# Source material
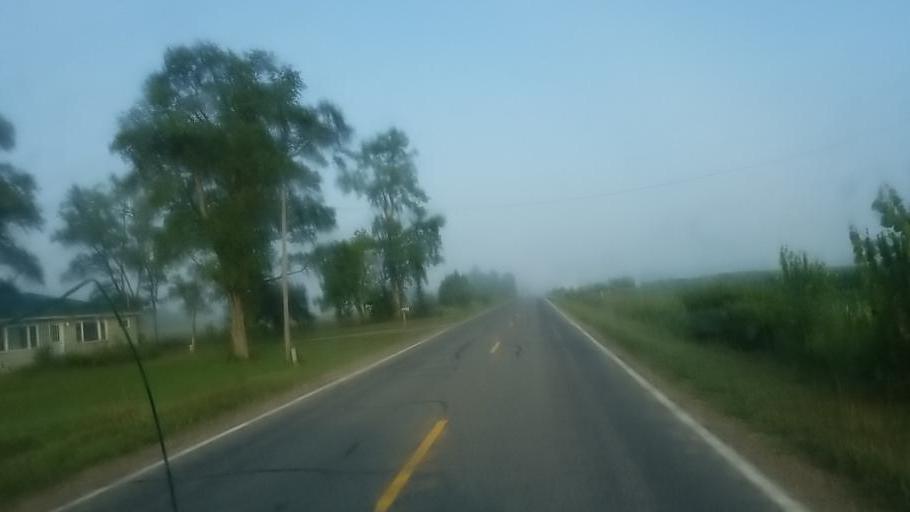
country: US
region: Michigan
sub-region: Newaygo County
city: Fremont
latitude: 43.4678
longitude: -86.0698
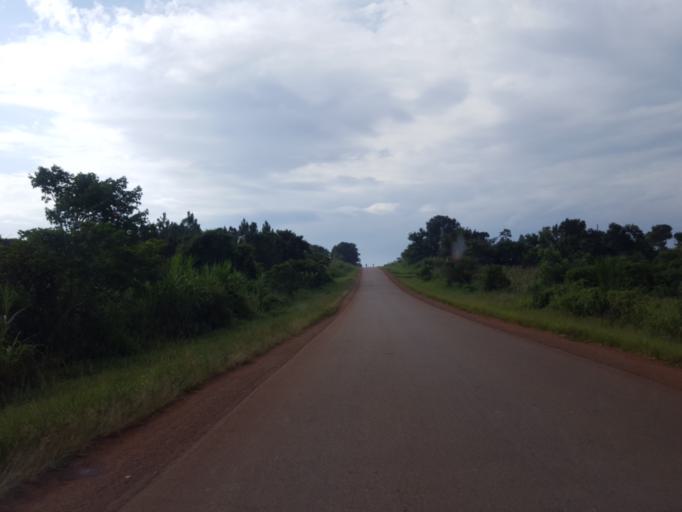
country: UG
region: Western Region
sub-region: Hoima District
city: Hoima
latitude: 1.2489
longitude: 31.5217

...

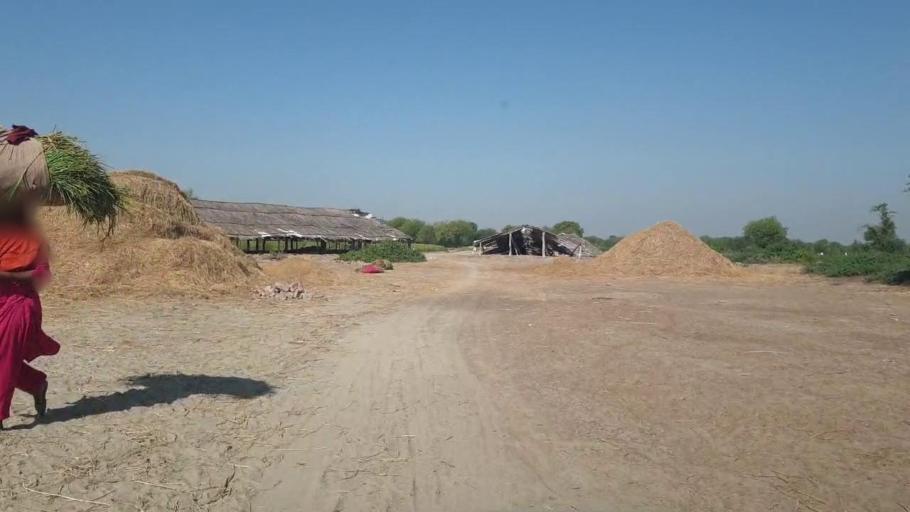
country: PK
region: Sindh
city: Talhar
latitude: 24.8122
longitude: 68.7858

# Requirements
Convert the lines of the listing starting at the line containing "country: US" and ending at the line containing "latitude: 1.2489", both included, into a JSON list of strings with one string per line. Omit blank lines and leave out the pictures.

# Solution
[
  "country: US",
  "region: Michigan",
  "sub-region: Newaygo County",
  "city: Fremont",
  "latitude: 43.4678",
  "longitude: -86.0698",
  "country: UG",
  "region: Western Region",
  "sub-region: Hoima District",
  "city: Hoima",
  "latitude: 1.2489"
]